* TO DO
Please reproduce the text of every row below word for word, leaving the pictures out of your answer.

START PROVIDED DATA

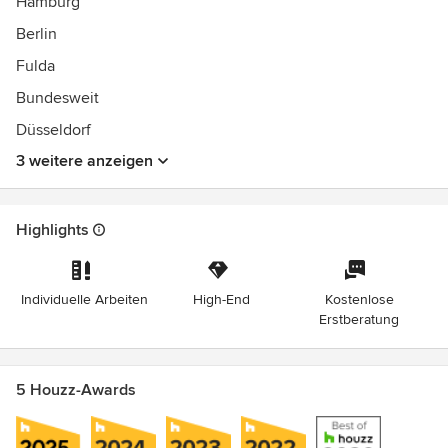
Hamburg
Berlin
Fulda
Bundesweit
Düsseldorf
3 weitere anzeigen
Highlights
Individuelle Arbeiten
High-End
Kostenlose
Erstberatung
5 Houzz-Awards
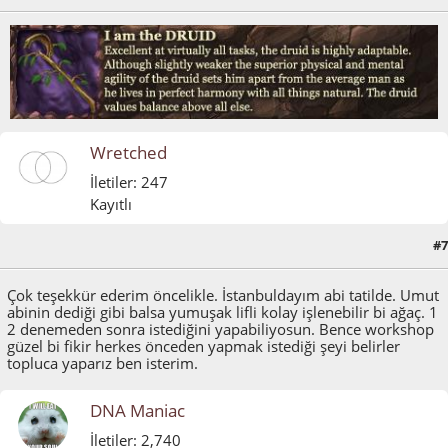
Wretched
İletiler: 247
Kayıtlı
#7
Ocak 16, 2012, 01:17:30 ÖS
Çok teşekkür ederim öncelikle. İstanbuldayım abi tatilde. Umut
abinin dediği gibi balsa yumuşak lifli kolay işlenebilir bi ağaç. 1
2 denemeden sonra istediğini yapabiliyosun. Bence workshop
güzel bi fikir herkes önceden yapmak istediği şeyi belirler
topluca yaparız ben isterim.
DNA Maniac
İletiler: 2,740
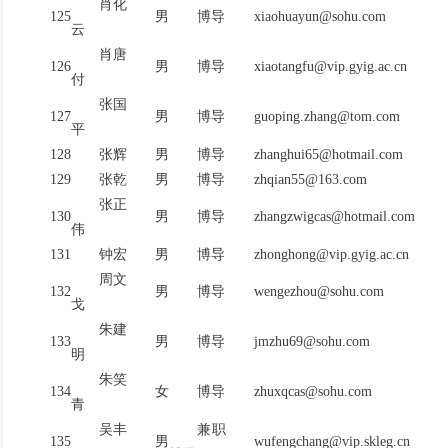
肖化
125
男
博导
xiaohuayun@sohu.com
云
肖唐
126
男
博导
xiaotangfu@vip.gyig.ac.cn
付
张国
127
男
博导
guoping.zhang@tom.com
平
128
张辉
男
博导
zhanghui65@hotmail.com
129
张乾
男
博导
zhqian55@163.com
张正
130
男
博导
zhangzwigcas@hotmail.com
伟
131
钟宏
男
博导
zhonghong@vip.gyig.ac.cn
周文
132
男
博导
wengezhou@sohu.com
戈
朱建
133
男
博导
jmzhu69@sohu.com
明
朱笑
134
女
博导
zhuxqcas@sohu.com
青
吴丰
兼职
135
男
wufengchang@vip.skleg.cn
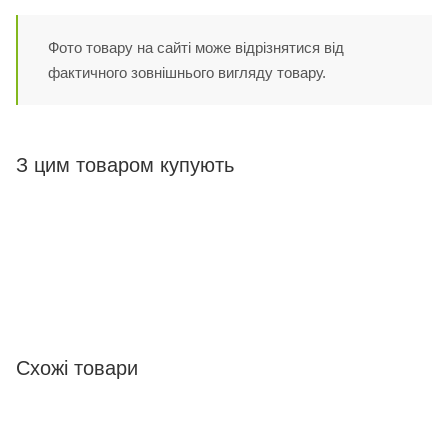
Фото товару на сайті може відрізнятися від
фактичного зовнішнього вигляду товару.
З цим товаром купують
Схожі товари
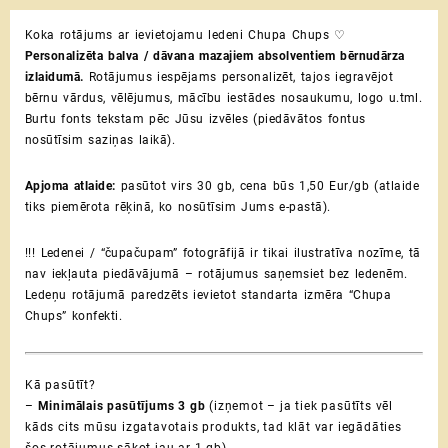
ievietojamu
Koka rotājums ar ievietojamu ledeni Chupa Chups ♡
ledeni
Personalizēta balva / dāvana mazajiem absolventiem bērnudārza
Chupa
izlaidumā.
Rotājumus iespējams personalizēt, tajos iegravējot
Chups
bērnu vārdus, vēlējumus, mācību iestādes nosaukumu, logo u.tml.
♡
Burtu fonts tekstam pēc Jūsu izvēles (piedāvātos fontus
Izlaiduma
nosūtīsim saziņas laikā).
dāvana
bērniem
daudzums
Apjoma atlaide:
pasūtot virs 30 gb, cena būs 1,50 Eur/gb (atlaide
tiks piemērota rēķinā, ko nosūtīsim Jums e-pastā).
!!! Ledenei / “čupačupam” fotogrāfijā ir tikai ilustratīva nozīme, tā
nav iekļauta piedāvājumā – rotājumus saņemsiet bez ledenēm.
Ledeņu rotājumā paredzēts ievietot standarta izmēra “Chupa
Chups” konfekti.
Kā pasūtīt?
–
Minimālais pasūtījums 3 gb
(izņemot – ja tiek pasūtīts vēl
kāds cits mūsu izgatavotais produkts, tad klāt var iegādāties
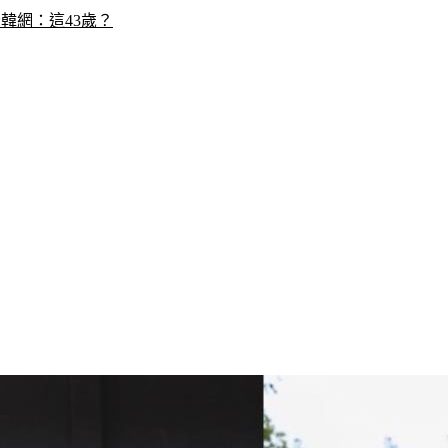
韓網：這43歲？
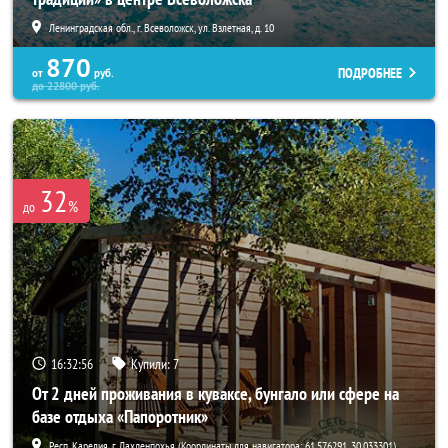
Ленинградская обл., г. Всеволожск, ул. Взлетная, д. 10
870
ПОДРОБНЕЕ
от
руб.
до
22800
руб.
32
%
до
16:32:55
Купили:
7
От 2 дней проживания в куваксе, бунгало или сфере на
базе отдыха «Папоротник»
Респ. Карелия, г. Лахденпохья (Координаты для навигатора: 61.576291, 30.033301)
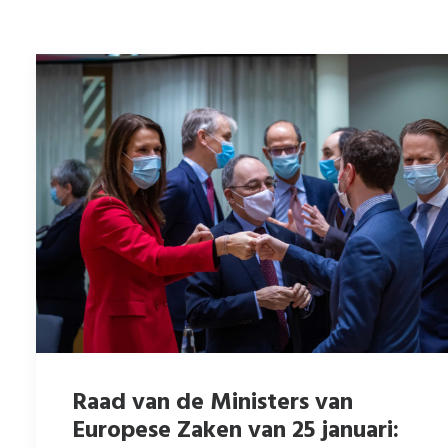
Raad van de Ministers van
Europese Zaken van 25 januari:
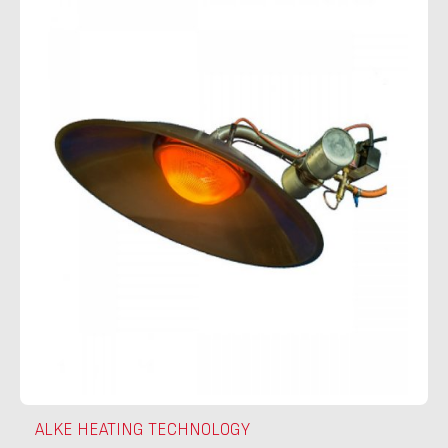
ALKE HEATING TECHNOLOGY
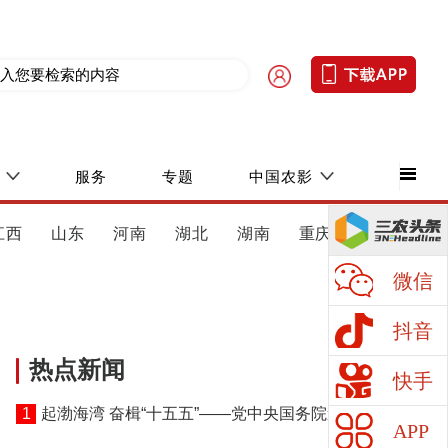
服务
专题
中国农影
江西
山东
河南
湖北
湖南
重庆
四川
微信
抖音
热点新闻
快手
1
起渤海湾 奋楫“十五五”——党中央国务院邀请优秀
APP
专家人才代表北戴河休假侧记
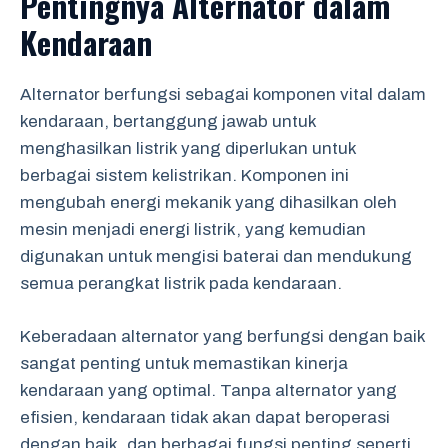
Pentingnya Alternator dalam
Kendaraan
Alternator berfungsi sebagai komponen vital dalam
kendaraan, bertanggung jawab untuk
menghasilkan listrik yang diperlukan untuk
berbagai sistem kelistrikan. Komponen ini
mengubah energi mekanik yang dihasilkan oleh
mesin menjadi energi listrik, yang kemudian
digunakan untuk mengisi baterai dan mendukung
semua perangkat listrik pada kendaraan.
Keberadaan alternator yang berfungsi dengan baik
sangat penting untuk memastikan kinerja
kendaraan yang optimal. Tanpa alternator yang
efisien, kendaraan tidak akan dapat beroperasi
dengan baik, dan berbagai fungsi penting seperti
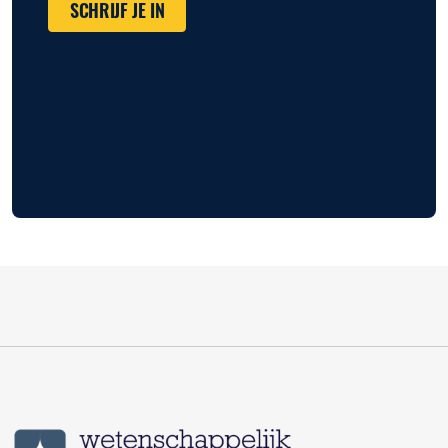
SCHRIJF JE IN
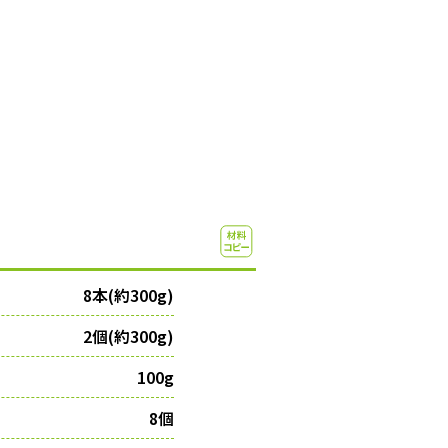
8本(約300g)
2個(約300g)
100g
8個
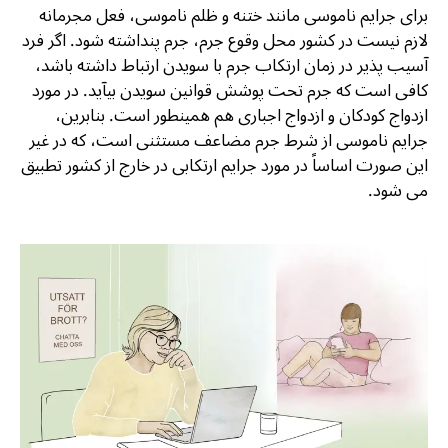
برای جرایم ناموسی مانند ختنه و ظلم ناموسی، فعل مجرمانه
لازم نیست در کشور محل وقوع جرم، جرم پنداشته شود. اگر فرد
آسیب پذیر در زمان ارتکاب جرم با سویدن ارتباط داشته باشد،
کافی است که جرم تحت پوشش قوانین سویدن بیآید. در مورد
ازدواج کودکان و ازدواج اجباری هم همینطور است. بنابرین،
جرایم ناموسی از شرط جرم مضاعف مستثنی است، که در غیر
این صورت اساساً در مورد جرایم ارتکابی در خارج از کشور تطبیق
می شود.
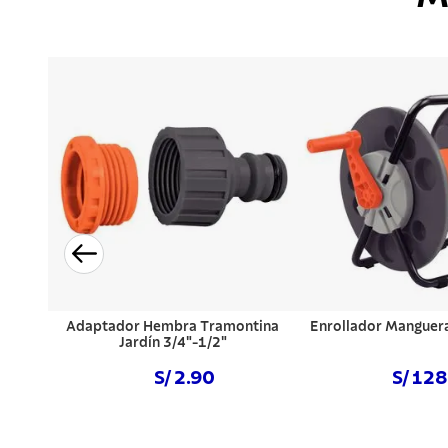
Adaptador Hembra Tramontina
Enrollador Manguer
Jardín 3/4"-1/2"
S/ 2.90
S/ 12
Comprar ahora
Comprar a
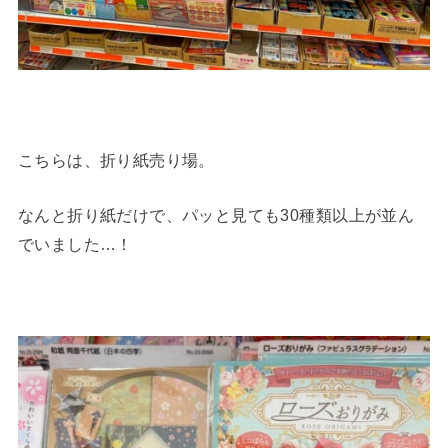
こちらは、折り紙売り場。
なんと折り紙だけで、パッと見ても30種類以上が並ん
でいました…！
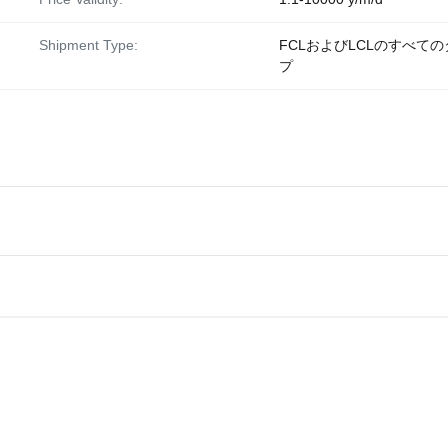
Shipment Type:
FCLおよびLCLのすべての
プ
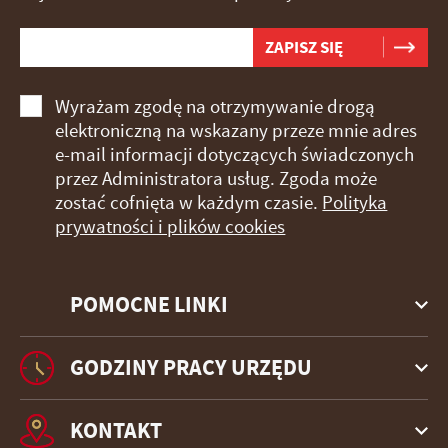
Wyrażam zgodę na otrzymywanie drogą
elektroniczną na wskazany przeze mnie adres
e-mail informacji dotyczących świadczonych
przez Administratora usług. Zgoda może
zostać cofnięta w każdym czasie.
Polityka
prywatności i plików cookies
POMOCNE LINKI
GODZINY PRACY URZĘDU
KONTAKT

END PROVIDED DATA

* OUTPUT
Hamburg
Berlin
Fulda
Bundesweit
Düsseldorf
3 weitere anzeigen
Highlights
Individuelle Arbeiten
High-End
Kostenlose
Erstberatung
5 Houzz-Awards
Wretched
İletiler: 247
Kayıtlı
#7
Ocak 16, 2012, 01:17:30 ÖS
Çok teşekkür ederim öncelikle. İstanbuldayım abi tatilde. Umut
abinin dediği gibi balsa yumuşak lifli kolay işlenebilir bi ağaç. 1
2 denemeden sonra istediğini yapabiliyosun. Bence workshop
güzel bi fikir herkes önceden yapmak istediği şeyi belirler
topluca yaparız ben isterim.
DNA Maniac
İletiler: 2,740
肖化
125
男
博导
xiaohuayun@sohu.com
云
肖唐
126
男
博导
xiaotangfu@vip.gyig.ac.cn
付
张国
127
男
博导
guoping.zhang@tom.com
平
128
张辉
男
博导
zhanghui65@hotmail.com
129
张乾
男
博导
zhqian55@163.com
张正
130
男
博导
zhangzwigcas@hotmail.com
伟
131
钟宏
男
博导
zhonghong@vip.gyig.ac.cn
周文
132
男
博导
wengezhou@sohu.com
戈
朱建
133
男
博导
jmzhu69@sohu.com
明
朱笑
134
女
博导
zhuxqcas@sohu.com
青
吴丰
兼职
135
男
wufengchang@vip.skleg.cn
Фото товару на сайті може відрізнятися від
фактичного зовнішнього вигляду товару.
З цим товаром купують
Схожі товари
ievietojamu
Koka rotājums ar ievietojamu ledeni Chupa Chups ♡
ledeni
Personalizēta balva / dāvana mazajiem absolventiem bērnudārza
Chupa
izlaidumā.
Rotājumus iespējams personalizēt, tajos iegravējot
Chups
bērnu vārdus, vēlējumus, mācību iestādes nosaukumu, logo u.tml.
♡
Burtu fonts tekstam pēc Jūsu izvēles (piedāvātos fontus
Izlaiduma
nosūtīsim saziņas laikā).
dāvana
bērniem
daudzums
Apjoma atlaide:
pasūtot virs 30 gb, cena būs 1,50 Eur/gb (atlaide
tiks piemērota rēķinā, ko nosūtīsim Jums e-pastā).
!!! Ledenei / “čupačupam” fotogrāfijā ir tikai ilustratīva nozīme, tā
nav iekļauta piedāvājumā – rotājumus saņemsiet bez ledenēm.
Ledeņu rotājumā paredzēts ievietot standarta izmēra “Chupa
Chups” konfekti.
Kā pasūtīt?
–
Minimālais pasūtījums 3 gb
(izņemot – ja tiek pasūtīts vēl
kāds cits mūsu izgatavotais produkts, tad klāt var iegādāties
韓網：這43歲？
Ленинградская обл., г. Всеволожск, ул. Взлетная, д. 10
870
ПОДРОБНЕЕ
от
руб.
до
22800
руб.
32
%
до
16:32:55
Купили:
7
От 2 дней проживания в куваксе, бунгало или сфере на
базе отдыха «Папоротник»
Респ. Карелия, г. Лахденпохья (Координаты для навигатора: 61.576291, 30.033301)
Raad van de Ministers van
Europese Zaken van 25 januari:
ALKE HEATING TECHNOLOGY
服务
专题
中国农影
江西
山东
河南
湖北
湖南
重庆
四川
微信
抖音
热点新闻
快手
1
起渤海湾 奋楫“十五五”——党中央国务院邀请优秀
APP
专家人才代表北戴河休假侧记
Pentingnya Alternator dalam
Kendaraan
Alternator berfungsi sebagai komponen vital dalam
kendaraan, bertanggung jawab untuk
menghasilkan listrik yang diperlukan untuk
berbagai sistem kelistrikan. Komponen ini
mengubah energi mekanik yang dihasilkan oleh
mesin menjadi energi listrik, yang kemudian
digunakan untuk mengisi baterai dan mendukung
semua perangkat listrik pada kendaraan.
Keberadaan alternator yang berfungsi dengan baik
sangat penting untuk memastikan kinerja
kendaraan yang optimal. Tanpa alternator yang
efisien, kendaraan tidak akan dapat beroperasi
dengan baik, dan berbagai fungsi penting seperti
SCHRIJF JE IN
8本(約300g)
2個(約300g)
100g
8個
برای جرایم ناموسی مانند ختنه و ظلم ناموسی، فعل مجرمانه
لازم نیست در کشور محل وقوع جرم، جرم پنداشته شود. اگر فرد
آسیب پذیر در زمان ارتکاب جرم با سویدن ارتباط داشته باشد،
کافی است که جرم تحت پوشش قوانین سویدن بیآید. در مورد
ازدواج کودکان و ازدواج اجباری هم همینطور است. بنابرین،
جرایم ناموسی از شرط جرم مضاعف مستثنی است، که در غیر
این صورت اساساً در مورد جرایم ارتکابی در خارج از کشور تطبیق
می شود.
Adaptador Hembra Tramontina
Enrollador Manguer
Jardín 3/4"-1/2"
S/ 2.90
S/ 12
Comprar ahora
Comprar a
こちらは、折り紙売り場。
なんと折り紙だけで、パッと見ても30種類以上が並ん
でいました…！
Shipment Type:
FCLおよびLCLのすべての
プ
Wyrażam zgodę na otrzymywanie drogą
elektroniczną na wskazany przeze mnie adres
e-mail informacji dotyczących świadczonych
przez Administratora usług. Zgoda może
zostać cofnięta w każdym czasie.
Polityka
prywatności i plików cookies
POMOCNE LINKI
GODZINY PRACY URZĘDU
KONTAKT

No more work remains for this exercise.